Josh Allmann edited this page Feb 7, 2018 · 2 revisions

Transcoder Design

Very preliminary This is more of a high level description; specific architectural and code details to follow as the implementation is finalized.

⚠️ Warning signs are TODO indicators that should be implemented, although not necessarily before the initial release.

Ideal Transcoder Workflow

image

Stages

Each stage has an associated context holding the relevant data.

  • Demuxing
  • Decoding
  • Rescaling / Colorspace Conversion , Resampling
  • Filtering
  • Encoding
  • Muxing

We assume one audio and/or one video stream per input, to be sent to the corresponding output. Audio-only or video-only streams should work. Behavior is undefined with multiple streams per container.

⚠️ We should stop the job if there is more than one stream per media type in an input.

Demuxer : Extracts each stream out of a container. A container is the "outermost" element that holds video streams, audio streams, subtitles, timing information, metadata, etc. Examples of container formats: HLS, MPEG transport streams, WebM, MP4, Matroska, etc.

For Livepeer, we only need one demuxer per input.

Decoder : Responsible for decompressing each stream based on the appropriate codec. Decompression makes the media amenable to being processed (scaled, filtered, re-encoded, etc). Examples of codecs: AAC, Opus, H.264, VP9

For Livepeer, we usually only need one decoder per input.

⚠️ We should avoid decoding if we are only transmuxing; eg copying a stream from one container to another.

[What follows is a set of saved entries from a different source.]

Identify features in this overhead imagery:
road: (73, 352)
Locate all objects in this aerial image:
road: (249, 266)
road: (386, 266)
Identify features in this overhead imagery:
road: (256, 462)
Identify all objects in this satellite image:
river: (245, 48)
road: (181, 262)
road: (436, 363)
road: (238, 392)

Rescaling : Whereby a frame of video is resized.

⚠️ We should ensure that LPMS does not scale up anything from the source. If we do that, we lose quality and gain bitrate.

Colorspace and Pixel Format Conversion : A video decoder outputs raw pixels in one of many possible layouts and color spaces. For example: RGB vs BGRA. Planar vs interleaved. Various levels of chroma subsampling.

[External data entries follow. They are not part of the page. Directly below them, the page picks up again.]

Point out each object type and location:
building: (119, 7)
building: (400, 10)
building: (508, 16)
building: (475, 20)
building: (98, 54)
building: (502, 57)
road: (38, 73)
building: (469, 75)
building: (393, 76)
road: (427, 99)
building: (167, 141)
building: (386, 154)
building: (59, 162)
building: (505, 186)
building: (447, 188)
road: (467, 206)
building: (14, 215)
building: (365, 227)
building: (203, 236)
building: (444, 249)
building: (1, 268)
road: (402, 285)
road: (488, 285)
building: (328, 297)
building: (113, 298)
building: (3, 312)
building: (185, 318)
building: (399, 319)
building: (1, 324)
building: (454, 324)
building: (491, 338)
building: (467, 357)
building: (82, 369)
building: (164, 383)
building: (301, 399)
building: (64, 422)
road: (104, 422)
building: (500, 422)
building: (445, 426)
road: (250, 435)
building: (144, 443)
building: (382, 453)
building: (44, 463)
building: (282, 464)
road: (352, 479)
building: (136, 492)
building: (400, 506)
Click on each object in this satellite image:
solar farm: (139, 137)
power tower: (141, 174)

Sometimes an encoder only supports input formats that are unavailable from the decoder, so we need to convert. Usually FFmpeg (libswscale) has fast paths that optimize common combinations for rescaling and pixfmt conversion.

⚠️ We should attempt to reuse scalers/converters as much as possible if the situation calls for it. For example, if we are outputting the same resolution to different codecs or frame rates.

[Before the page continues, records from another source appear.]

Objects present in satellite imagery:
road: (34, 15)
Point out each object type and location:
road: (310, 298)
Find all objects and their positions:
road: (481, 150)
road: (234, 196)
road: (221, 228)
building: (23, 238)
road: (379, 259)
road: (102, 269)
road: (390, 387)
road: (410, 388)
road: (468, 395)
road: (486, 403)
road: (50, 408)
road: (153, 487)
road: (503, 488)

Resampling The audio equivalent to resizing; such as taking a stream from a 48 kHz sampling rate to 44.1 kHz.

For Livepeer, we generally need one set of swscale (video) and avresample (audio) contexts per output.

Filtering Certain operations, for example smooth framerate reduction, are best achieved through libavfilter.

⚠️ Lowest priority.

Encoding Compresses the raw media data using the specified codec.

⚠️ We should attempt to reuse encoding results whenever possible. For example, sending the same frame to several different container outputs (mp4, mpegts, etc).

Muxing Combines everything into the container for output.

For Livepeer, each output is associated with one muxer.

Threading

⚠️ Ideally each step should run on its own thread (demuxer and decoder can share a thread). Not only are the parallelism gains important, user experience will be adversely affected if a transcoder cannot maintain real-time output. Viewers would be waiting for new segments to complete transcoding, leading to stuttering every 4 seconds.